▸ Task statement
Write the next part of the court ruling on the breath test report and the missing supporting deposition, starting after its final sentence.

At arraignment, the People also filed, inter alia, a Police Department form titled "Highway District Intoxicated Driver Testing Unit," or "IDTU," which details the results of a New York State evidential breath analysis test. The IDTU report, subscribed and verified by Officer Guzmancabrera, mirrored the allegations of the third paragraph of the Complaint. Specifically, in the IDTU Officer Guzmancabrera recited that he had conducted a test of the alcohol content of Defendant's breath ("the above test was performed by me") and reported a blood alcohol content of 0.127 as of 06:10:07. The People did not file a separate supporting deposition from Officer Guzmancabrera.
At arraignment, the judge did not deem the misdemeanor complaint an information but instead adjourned the matter to February 3, 2026, in Part E for a supporting deposition and conversion. The parties appeared on that date, but the People did not file a separate supporting deposition from Officer Guzmancabrera (the stated purpose of the adjournment), although they did (once again) present the court with a copy of his IDTU report. The Part E judge noted that there remained uncured hearsay in the third paragraph of the complaint and further observed that the IDTU report had already been served at Defendant's arraignment. A sidebar took place, after which time the People recited that "they do need one more supporting deposition for this matter." The record does not, however, clearly indicate whether the judge in Part E (or the judge at Defendant's arraignment) focused or specifically ruled on the question of whether the IDTU report itself functioned as a supporting deposition. What is clear is that both judges (and the parties) agreed that a supporting deposition was required to take the hearsay out of the third paragraph of the complaint. The People did not announce readiness for trial at this appearance. Accordingly, the Part E judge thereupon adjourned the matter to March 17, 2026, in Part E for a supporting deposition and marked the matter "final," meaning, of course, that if the misdemeanor complaint had not been converted by that time, the matter would have to be dismissed, the 90-day period from commencement of the action having passed by that time. CPL § 30.30(1)(b). On February 9, 2026, the People filed readiness documents off-calendar, including a Certificate of Readiness.

▸ Data under study
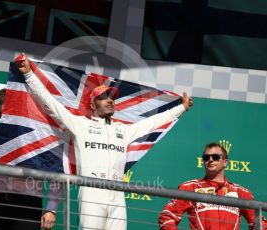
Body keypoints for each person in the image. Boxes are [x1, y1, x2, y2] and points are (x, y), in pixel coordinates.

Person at [16, 53, 193, 230]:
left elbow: (152, 122)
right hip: (91, 193)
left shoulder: (124, 130)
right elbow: (50, 103)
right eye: (103, 98)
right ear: (93, 105)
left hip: (117, 196)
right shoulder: (80, 124)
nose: (110, 100)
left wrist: (181, 107)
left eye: (111, 97)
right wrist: (29, 74)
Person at [0, 89, 61, 230]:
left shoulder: (40, 134)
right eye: (0, 117)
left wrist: (51, 208)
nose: (3, 121)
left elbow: (55, 172)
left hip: (27, 207)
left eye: (6, 115)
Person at [159, 142, 267, 229]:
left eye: (215, 157)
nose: (210, 159)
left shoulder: (241, 192)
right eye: (206, 157)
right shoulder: (190, 187)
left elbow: (260, 224)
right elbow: (167, 216)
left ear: (225, 162)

▸ Result of this task
On March 12, 2026, defense counsel sent the People a conferral about any potentially delayed, missing, or outstanding items of discovery. Specifically, defense counsel inquired into the following: gas chromatography records for lot 25330, an accident report and photos, activity logs for other responding officers, and a radio run. On March 13, 2026, the People responded to the inquiry and filed a Supplemental COC off calendar.
On the adjourned date, the parties appeared once more in Part E, this time before the undersigned judge. At this juncture, the People declared ready, but Defendant's counsel objected on the grounds that the misdemeanor complaint had not been converted within 90 days pursuant to CPL § 30.30(1)(b) and, therefore, the previously-filed Certificate of Readiness was illusory.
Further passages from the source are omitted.